One project that aims to stimulate tourism and diversify tour offerings in Jordan has recently been launched by the Dutch embassy in Jordan and Leaders International, a Brussels-based international development network. The three-year initiative, “Curated Experiences: Developing innovative and diversified touristic products across Jordan”, will focus on diversifying the country’s tourism offerings by developing innovative experiences such as star gazing, nature trails, yoga and meditation, adapting to new travel trends and strengthening the resilience of the sector as a whole. This highlights the importance of investing in continuously innovating the customer experience and points to a future where travel experiences will be more likely to include things such as festivals, music events, wellbeing and even medical tourism.
Research last year with NTG (Next Tourism Generation Alliance), highlighted some similar trends and revealed the importance that employers in Europe’s tourism sector are placing on being able to meet the growing demand for more skilled staff — with digital, green and social skills becoming top priorities. It is also clear that a key component of the global post-COVID re-set will be greater corporate social responsibility, which in turn means that tourism will need to demonstrate a greater commitment to environmental sustainability.

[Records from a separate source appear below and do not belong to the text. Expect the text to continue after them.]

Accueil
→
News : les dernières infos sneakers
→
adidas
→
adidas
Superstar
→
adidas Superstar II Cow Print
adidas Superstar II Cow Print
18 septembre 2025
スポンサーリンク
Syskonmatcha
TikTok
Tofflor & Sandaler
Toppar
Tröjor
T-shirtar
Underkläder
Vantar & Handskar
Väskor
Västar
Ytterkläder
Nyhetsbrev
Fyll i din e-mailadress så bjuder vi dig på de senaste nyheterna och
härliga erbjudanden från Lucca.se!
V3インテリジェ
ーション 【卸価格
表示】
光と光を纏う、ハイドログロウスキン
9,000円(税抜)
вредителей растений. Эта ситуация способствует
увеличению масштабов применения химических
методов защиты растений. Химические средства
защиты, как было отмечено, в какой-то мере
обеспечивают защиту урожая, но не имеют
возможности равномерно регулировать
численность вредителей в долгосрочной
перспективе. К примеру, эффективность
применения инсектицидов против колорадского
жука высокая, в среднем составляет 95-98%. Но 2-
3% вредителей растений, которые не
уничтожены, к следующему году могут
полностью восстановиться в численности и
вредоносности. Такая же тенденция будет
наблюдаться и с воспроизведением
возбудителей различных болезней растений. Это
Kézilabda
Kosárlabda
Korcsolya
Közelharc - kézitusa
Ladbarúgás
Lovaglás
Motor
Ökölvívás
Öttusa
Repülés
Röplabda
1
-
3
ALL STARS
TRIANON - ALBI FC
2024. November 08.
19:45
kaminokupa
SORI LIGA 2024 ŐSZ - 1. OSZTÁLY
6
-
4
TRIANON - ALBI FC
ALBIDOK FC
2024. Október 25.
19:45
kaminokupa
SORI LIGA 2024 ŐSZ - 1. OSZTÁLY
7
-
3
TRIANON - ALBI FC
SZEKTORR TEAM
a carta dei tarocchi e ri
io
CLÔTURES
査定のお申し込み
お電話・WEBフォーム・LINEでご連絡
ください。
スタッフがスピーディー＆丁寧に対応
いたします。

Marketing, raising awareness and acting quickly to restore confidence and stimulate demand are essential to rebuilding the tourism industry and reinforcing governance at all levels to give protection to investment from government, business leaders and our tourists of the future.
Timing is also critical for the move from the “resist and absorb” stage to a post-COVID “recover and transform” phase. Businesses that are responsive to change with ambitiously minded, responsible leaders will be those that flourish. Furthermore, the collaborative approach to supporting the tourist sector in Jordan highlights the important role that partnerships between governments, donors and specialist industry and skills bodies have to play in preparing for a post-COVID future.